Aside from the fact that as a rule of thumb, natural gas is a more expensive fuel source than coal, what is even more concerning is the volatility of its price and the capability of the nation’s pipeline infrastructure to deliver the product.

According to the U.S. Energy Information Admin-istration, the price for natural gas used to generate electricity in the U.S. has increased nearly 70 percent in just the last 12 months alone, and more than 100 percent in the last two years. Add on top of that the fact that during times of highest demand, the current natural gas delivery system is incapable of servicing the need, and you have a recipe for disaster.

I’m sure you all remember last winter’s polar vortex, that period of extreme cold weather across the entire nation. As we were experiencing those 30-plus degrees below zero, power delivery was becoming very difficult across the nation. Locally, we had 30 percent of our generation mix from wind turbines provide absolutely nothing when we needed it the most. Obviously, wind turbines don’t produce when the wind doesn’t blow, but they also don’t work when it’s 30 below zero, whether the wind is blowing or not.

On a wider scale, during the polar vortex natural gas generation was dropping offline as utility operators out East had trouble finding enough natural gas to keep the power plants running. The wholesale price of electricity rose to more than 20 times the retail price consumers usually pay, and utilities with purchase power clauses in their rates were passing those high costs on to their consumers. The Los Angeles Times recently reported that homeowners in parts of Pennsylvania received bills in January as high as $1,250 for the month because their utility had to purchase replacement power in an outrageous wholesale market.

The point of this discussion is this: as coal-fired plants shut down across the nation and there is a shift to more expensive, less reliable sources, there is a growing fragility in the U.S. electric system that is likely to create price shocks. Now, as members of the energy-consuming public, we have two options available to us. We can stand idly by as costs escalate and electricity becomes less reliable and complain about it to those who will listen. Or, we can engage ourselves and tell the EPA we want all energy resources to be used in meeting our energy needs rather than all resources but coal.
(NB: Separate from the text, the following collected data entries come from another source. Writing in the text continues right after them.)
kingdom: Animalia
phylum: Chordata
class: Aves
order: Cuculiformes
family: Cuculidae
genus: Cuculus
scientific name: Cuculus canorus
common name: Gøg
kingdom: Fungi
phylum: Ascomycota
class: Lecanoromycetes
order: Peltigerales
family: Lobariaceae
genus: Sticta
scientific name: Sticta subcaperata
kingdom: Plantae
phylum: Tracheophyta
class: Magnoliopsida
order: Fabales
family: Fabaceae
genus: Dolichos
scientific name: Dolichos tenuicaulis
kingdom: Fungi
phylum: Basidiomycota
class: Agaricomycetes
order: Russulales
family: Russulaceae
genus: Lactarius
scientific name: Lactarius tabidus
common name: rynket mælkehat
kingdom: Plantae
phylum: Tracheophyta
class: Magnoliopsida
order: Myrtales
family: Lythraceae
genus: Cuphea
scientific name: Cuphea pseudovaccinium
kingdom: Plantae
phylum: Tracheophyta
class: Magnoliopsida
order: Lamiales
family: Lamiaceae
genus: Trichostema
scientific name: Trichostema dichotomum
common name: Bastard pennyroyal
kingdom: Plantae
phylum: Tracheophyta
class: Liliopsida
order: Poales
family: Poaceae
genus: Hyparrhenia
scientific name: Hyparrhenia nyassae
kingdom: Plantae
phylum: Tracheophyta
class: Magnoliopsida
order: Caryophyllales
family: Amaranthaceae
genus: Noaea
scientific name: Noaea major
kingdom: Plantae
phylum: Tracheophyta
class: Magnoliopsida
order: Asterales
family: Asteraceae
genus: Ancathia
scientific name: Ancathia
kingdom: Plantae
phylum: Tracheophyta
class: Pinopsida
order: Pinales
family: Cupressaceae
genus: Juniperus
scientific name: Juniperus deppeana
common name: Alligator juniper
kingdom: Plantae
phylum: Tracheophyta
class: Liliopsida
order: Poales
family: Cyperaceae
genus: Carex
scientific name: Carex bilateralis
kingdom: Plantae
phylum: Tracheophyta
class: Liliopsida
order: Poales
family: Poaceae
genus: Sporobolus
The EPA has already issued carbon dioxide emission limits for new power plants that effectively remove coal as an option for new plants. Soon, the EPA will release CO2 emission limits for existing plants, including the ones that operate within the Nodak Electric Cooperative system. Once these proposed regulations are released, we need everyone to tell EPA we aren’t interested in volatile pricing and questionable reliability. We want North Dakota lignite coal to remain the foundation of our power mix as it has for 70-plus years.